A word-for-word copy of the following listing is needed. Leave out its images.

Source records

.....

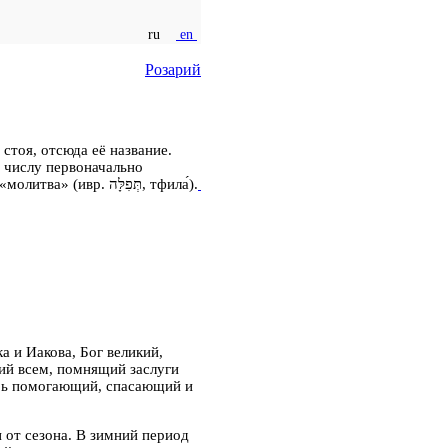
ru
en
Розарий
входивших в неё частей-благословений. В Талмуде обычно называется просто «молитва» (ивр. ‏תְּפִלָּה‎‏‎‎, тфила́).
а и Иакова, Бог великий,
ий всем, помнящий заслуги
арь помогающий, спасающий и
и от сезона. В зимний период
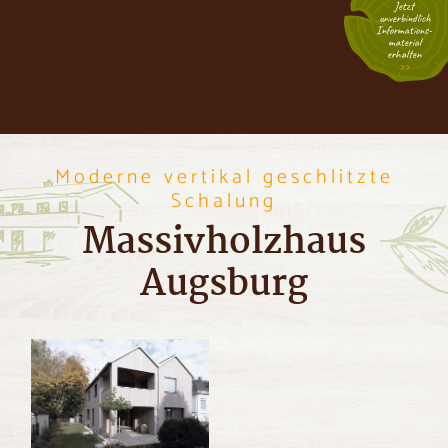
Jetzt
unverbindlich
Informations­
material
erhalten
Moderne vertikal geschlitzte
Schalung
Massivholzhaus
Augsburg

.....

Reply to the task
ru
en
Розарий
входивших в неё частей-благословений. В Талмуде обычно называется просто «молитва» (ивр. ‏תְּפִלָּה‎‏‎‎, тфила́).
а и Иакова, Бог великий,
ий всем, помнящий заслуги
арь помогающий, спасающий и
и от сезона. В зимний период
Jetzt
unverbindlich
Informations­
material
erhalten
Moderne vertikal geschlitzte
Schalung
Massivholzhaus
Augsburg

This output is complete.